The hardest hit departments were in information technology and external communications, Teslik says, adding that the layoffs did not reflect badly on the employees themselves. Noting that the CFP Board is growing and has "plenty of money," Teslik says the cuts were not to cut costs, but to improve efficiency. Those two departments in particular, she says, were rife with redundancies and duties that are easily outsourced.
As one example, she noted that there were four people responsible for reading newspapers and searching for trademark violations and stories about the CFP Board. "They had the most redundancies," she explains.
There were also layoffs, but to a smaller extent, in the legal and finance departments. The professional review department and the organization's core certification services were largely untouched, she adds.
At about the same time, the organization embarked on a four-year plan to upgrade its information technology infrastructure. The first phase of that plan, which involved centralizing all the organization's stored information into one central database, largely has been completed, she says.
The second phase of the plan will be implemented between now and the late summer, when CFP licensees and the public should see a gradual increase in services offered over the Web. Certificants, for example, will soon have the ability to make credit card certification renewals at the Web site. "You will see us trying to use the Web, which enables us to do things that we couldn't have dreamt of five years ago," she says.
New Challenges For Pension Funds
Pension funds, endowments and foundations are facing new challenges in a low-return environment, and are adopting asset allocation strategies designed to maximize alpha, according to a new report.
The report by Greenwich Associates, which specializes in consulting and research focusing on the financial services industry, states that pension plans in particular are facing a funding gap.
Among the factors hampering pensions are low interest rates, a low-return market, increased future pension obligations and, in the case of corporate sponsors, either an inability or unwillingness to make pension contributions.
Among the strategies being adopted are a shift of assets from fixed income to equities with higher expected returns, including international stocks and alternative investments, according to the report.
NFP Acquires Highland Capital
National Financial Partners, a distributor of financial services products to high-net-worth and business clients, has signed an agreement to buy the Highland Capital Holding Corp. insurance brokerage company.

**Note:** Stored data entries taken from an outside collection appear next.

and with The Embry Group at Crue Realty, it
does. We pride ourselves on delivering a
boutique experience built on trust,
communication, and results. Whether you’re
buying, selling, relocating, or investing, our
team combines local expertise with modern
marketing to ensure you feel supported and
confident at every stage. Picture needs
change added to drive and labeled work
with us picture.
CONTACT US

NFP will pay up to $48.4 million in cash and stock in the deal, which is expected to close in the second quarter.
Highland Capital Holding will be NFP's largest acquisition since the company was founded in 1998. The acquisition will give NFP a network of 11 divisions comprising 21 brokerage general agent offices, with combined revenues of about $62 million in 2004.
Based on 2004 earnings, NFP says it expects Highland to contribute about $8 million to NFP's gross profit margin on an annual basis. NFP had sales of $639.5 million in 2004 and earnings of $40.1 million, which represented a 70.6% growth in profits over the previous year.
"In addition to Highland and since our fourth quarter earnings release, NFP has completed two transactions with combined acquired base earnings of $2.1 million effective March 1," says Jessica Bibliowicz, NFP's president and CEO. "Upon closing of the Highland acquisition, our total acquired based earnings in 2005 will be $15.8 million, which is slightly ahead of our goal of $13 to $15 million."
She noted that 45% of Highland's life insurance production is from the institutional market, including national and regional banks, trust companies and broker-dealers.
She said the institutional market is a new one for NFP and "one that has tremendous potential for increased penetration ... We are very excited about the growth opportunities that Highland brings to NFP."